▶ _What you need to do_:
Copy each line of the listing that includes "left".

▶ _Data provided_:
[Start of section]

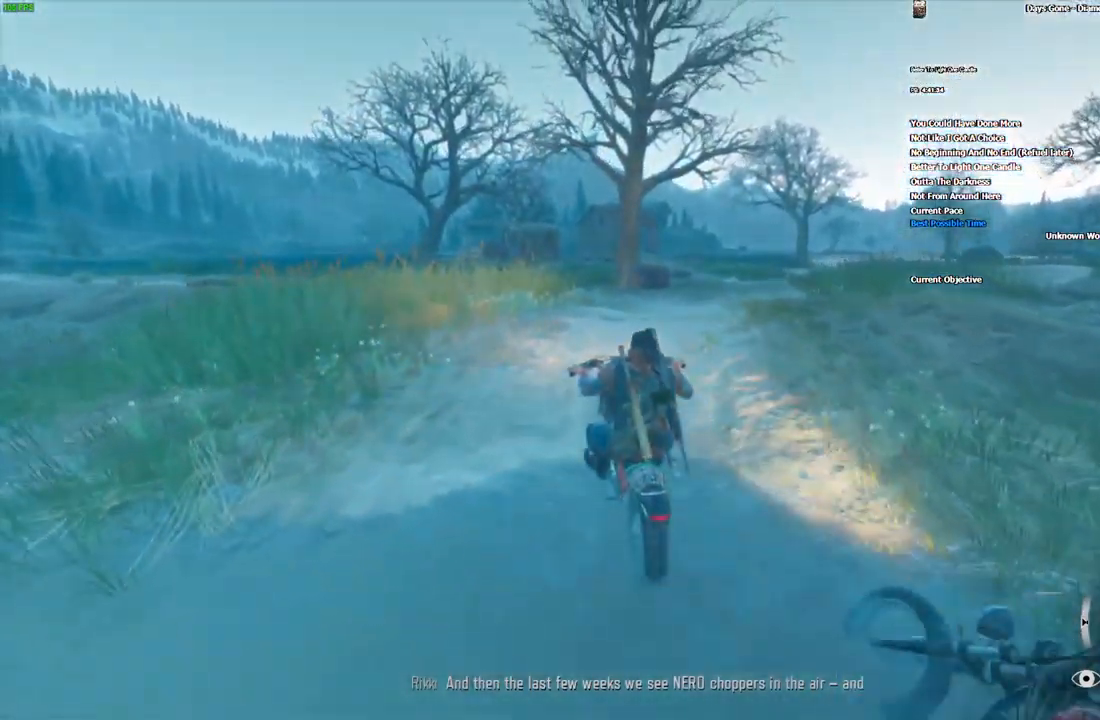
{"keys": ["w"], "mouse": [], "events": []}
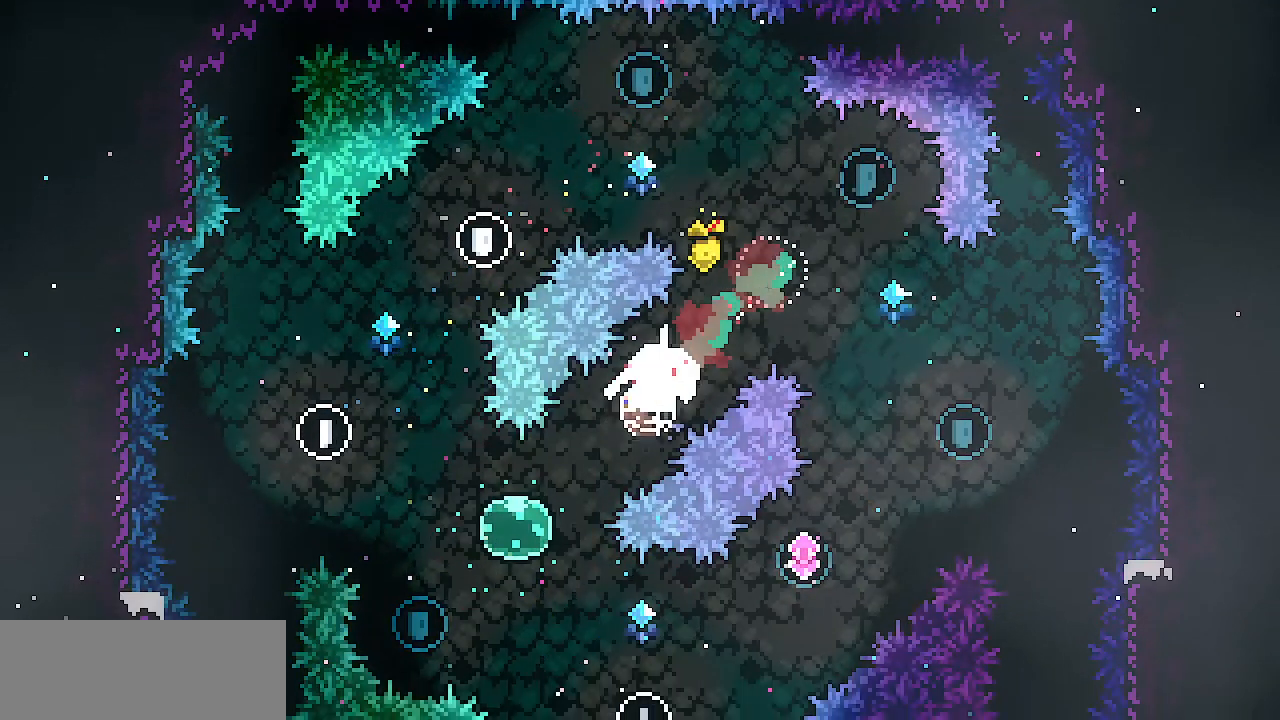
Gameplay with keyboard; each line is a JSON object with the keys held at the frame after it. "events" lists presses ("down") and releases ("up") of "c", "d", "down", "escape", "left", "return", "right", "shift", "up", "x" and "z" between this image and that frame as [ms after this image, input, new state], when the widget could be followed in between. No other keys are recorded. Mouse input is not recorded.
{"keys": ["c", "right", "up"], "events": [[100, "c", "up"], [200, "c", "down"], [351, "c", "up"], [351, "down", "up"], [384, "left", "up"], [384, "right", "down"], [434, "c", "down"], [434, "up", "down"]]}
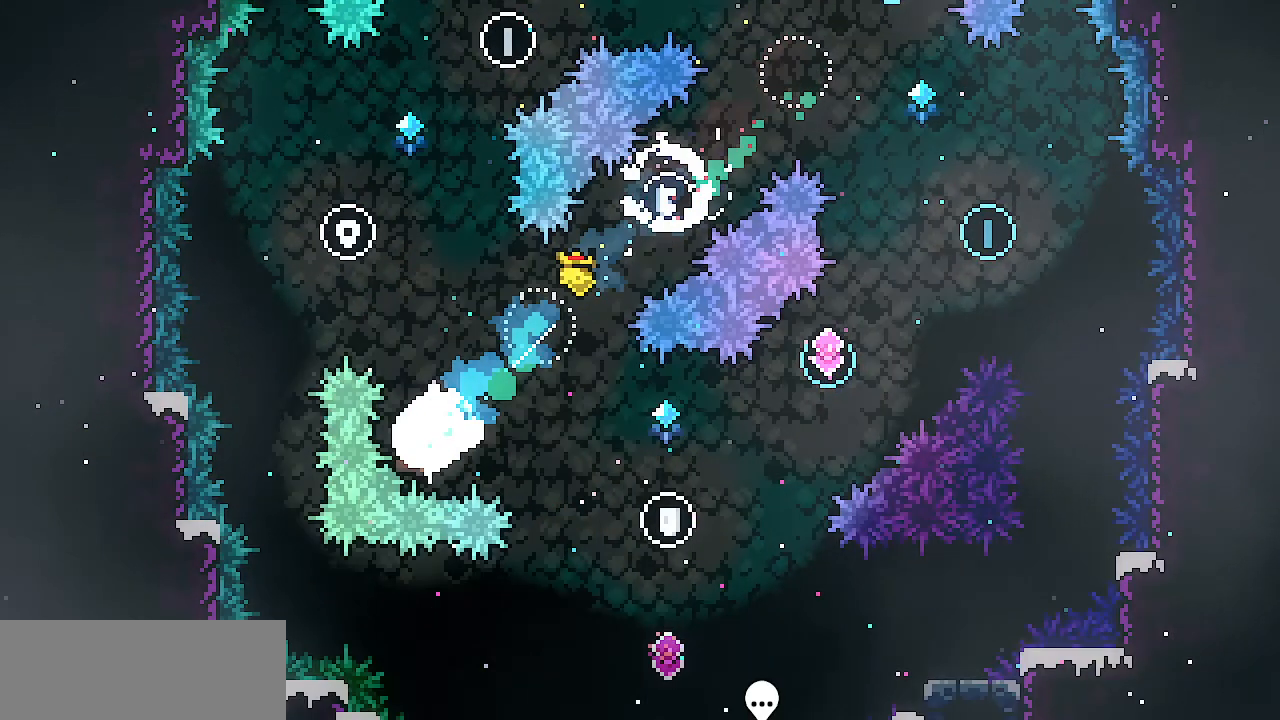
{"keys": [], "events": [[117, "c", "up"], [267, "right", "up"], [267, "up", "up"]]}
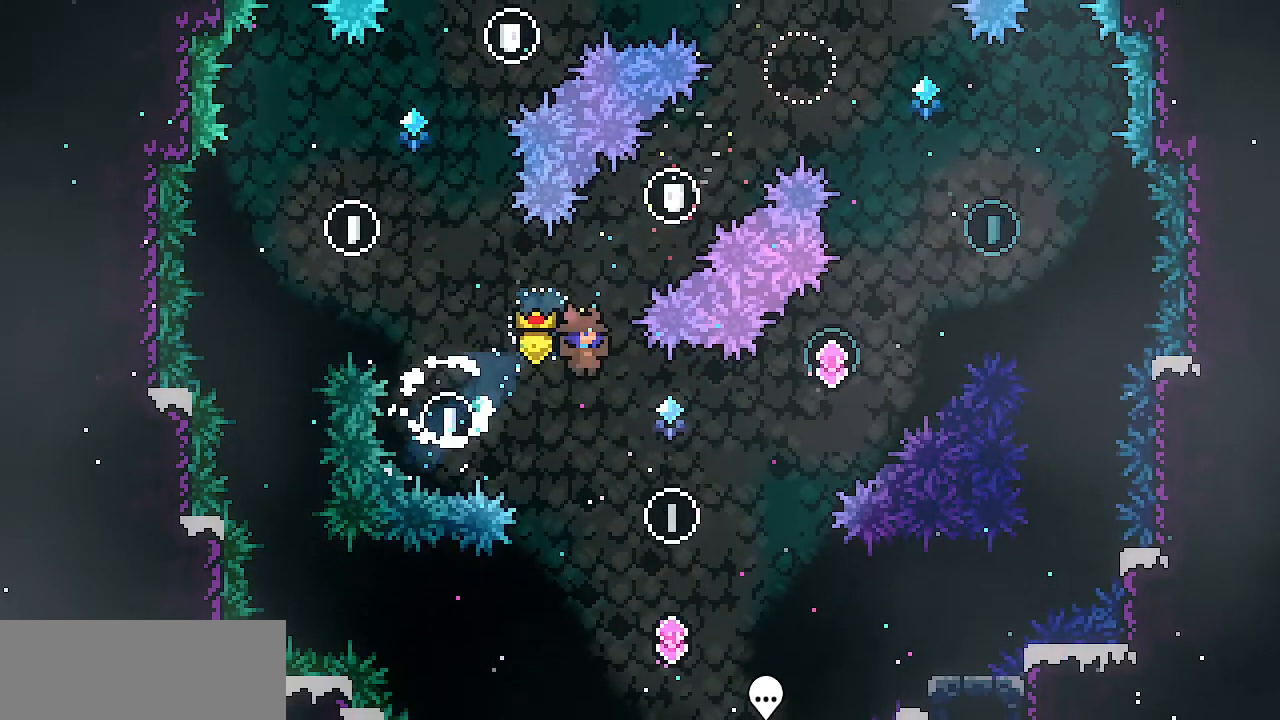
{"keys": [], "events": []}
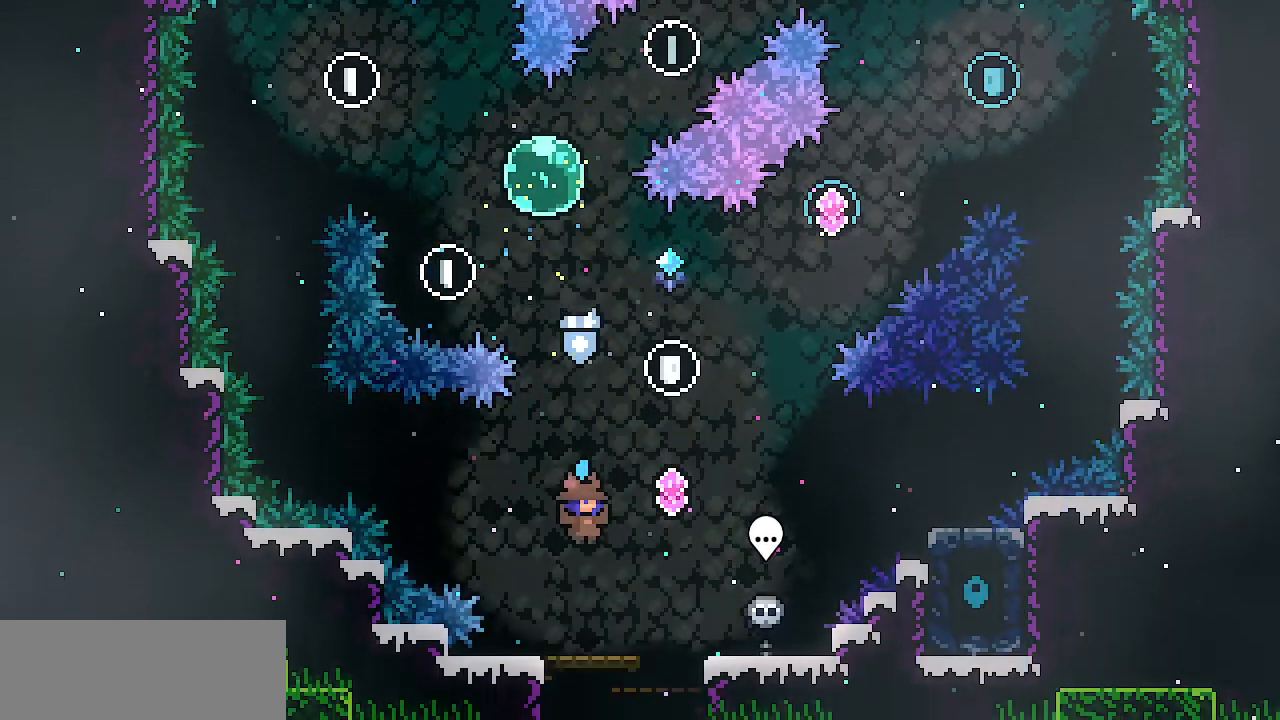
{"keys": ["right", "z"], "events": [[250, "right", "down"], [250, "z", "down"]]}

[End of section]

▶ _Answer to this task_:
Gameplay with keyboard; each line is a JSON object with the keys held at the frame after it. "events" lists presses ("down") and releases ("up") of "c", "d", "down", "escape", "left", "return", "right", "shift", "up", "x" and "z" between this image and that frame as [ms after this image, input, new state], when the widget could be followed in between. No other keys are recorded. Mouse input is not recorded.
{"keys": ["c", "right", "up"], "events": [[100, "c", "up"], [200, "c", "down"], [351, "c", "up"], [351, "down", "up"], [384, "left", "up"], [384, "right", "down"], [434, "c", "down"], [434, "up", "down"]]}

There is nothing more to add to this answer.